| GIVEN PROBLEM |
Arrange the stretch of the records below, from the line containing "common name: Western kingbird" through the end of the records, as a JSON list of strings with one string per line. Leave out any blank lines, and include only that stretch.

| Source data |
+-------+

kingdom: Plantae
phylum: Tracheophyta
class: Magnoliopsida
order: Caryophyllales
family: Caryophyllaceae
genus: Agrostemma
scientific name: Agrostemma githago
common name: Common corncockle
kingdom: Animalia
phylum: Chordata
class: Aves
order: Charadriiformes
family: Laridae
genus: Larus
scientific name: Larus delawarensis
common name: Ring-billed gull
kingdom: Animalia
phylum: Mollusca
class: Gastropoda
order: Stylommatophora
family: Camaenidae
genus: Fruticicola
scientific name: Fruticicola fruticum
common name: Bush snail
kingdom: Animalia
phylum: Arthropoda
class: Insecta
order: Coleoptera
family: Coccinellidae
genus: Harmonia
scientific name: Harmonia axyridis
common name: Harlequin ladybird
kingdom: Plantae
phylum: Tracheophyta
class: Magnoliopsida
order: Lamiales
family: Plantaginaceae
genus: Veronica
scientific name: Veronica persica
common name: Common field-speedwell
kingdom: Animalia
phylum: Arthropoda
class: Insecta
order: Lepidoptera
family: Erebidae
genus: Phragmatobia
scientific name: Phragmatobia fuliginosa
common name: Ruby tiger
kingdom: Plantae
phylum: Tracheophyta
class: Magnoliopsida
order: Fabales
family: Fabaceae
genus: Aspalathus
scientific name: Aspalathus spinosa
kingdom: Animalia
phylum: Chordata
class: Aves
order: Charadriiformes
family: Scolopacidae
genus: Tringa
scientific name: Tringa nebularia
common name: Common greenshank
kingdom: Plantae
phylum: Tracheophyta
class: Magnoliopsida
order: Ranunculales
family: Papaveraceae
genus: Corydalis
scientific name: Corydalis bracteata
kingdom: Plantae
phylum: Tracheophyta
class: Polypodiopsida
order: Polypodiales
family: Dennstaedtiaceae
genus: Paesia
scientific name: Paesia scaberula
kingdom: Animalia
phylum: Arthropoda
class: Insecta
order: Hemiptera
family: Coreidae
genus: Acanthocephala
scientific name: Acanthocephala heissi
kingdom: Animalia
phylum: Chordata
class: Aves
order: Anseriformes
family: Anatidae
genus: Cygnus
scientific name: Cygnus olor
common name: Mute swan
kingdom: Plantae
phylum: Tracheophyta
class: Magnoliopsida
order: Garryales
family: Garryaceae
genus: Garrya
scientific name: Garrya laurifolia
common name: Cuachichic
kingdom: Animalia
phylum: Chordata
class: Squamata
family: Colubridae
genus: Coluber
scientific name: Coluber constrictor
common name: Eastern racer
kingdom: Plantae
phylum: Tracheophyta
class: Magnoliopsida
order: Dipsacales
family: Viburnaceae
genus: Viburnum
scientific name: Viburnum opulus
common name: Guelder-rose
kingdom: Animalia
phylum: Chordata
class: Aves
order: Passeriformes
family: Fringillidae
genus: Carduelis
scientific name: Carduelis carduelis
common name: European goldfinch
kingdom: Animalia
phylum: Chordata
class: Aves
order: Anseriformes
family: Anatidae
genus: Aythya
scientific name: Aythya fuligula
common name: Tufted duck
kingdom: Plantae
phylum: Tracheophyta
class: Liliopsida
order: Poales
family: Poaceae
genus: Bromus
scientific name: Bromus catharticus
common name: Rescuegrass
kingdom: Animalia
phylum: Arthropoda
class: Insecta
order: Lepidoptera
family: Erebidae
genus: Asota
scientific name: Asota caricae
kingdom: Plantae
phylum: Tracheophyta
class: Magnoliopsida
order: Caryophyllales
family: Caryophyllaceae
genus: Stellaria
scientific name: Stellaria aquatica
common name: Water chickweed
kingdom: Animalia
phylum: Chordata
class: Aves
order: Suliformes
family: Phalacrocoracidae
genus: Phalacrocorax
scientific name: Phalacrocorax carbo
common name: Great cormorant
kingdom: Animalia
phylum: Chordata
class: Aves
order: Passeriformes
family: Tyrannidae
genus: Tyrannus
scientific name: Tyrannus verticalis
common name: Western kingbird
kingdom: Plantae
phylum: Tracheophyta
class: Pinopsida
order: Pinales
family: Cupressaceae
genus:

+-------+

| RESULT OF THE TASK |
[
  "common name: Western kingbird",
  "kingdom: Plantae",
  "phylum: Tracheophyta",
  "class: Pinopsida",
  "order: Pinales",
  "family: Cupressaceae",
  "genus:"
]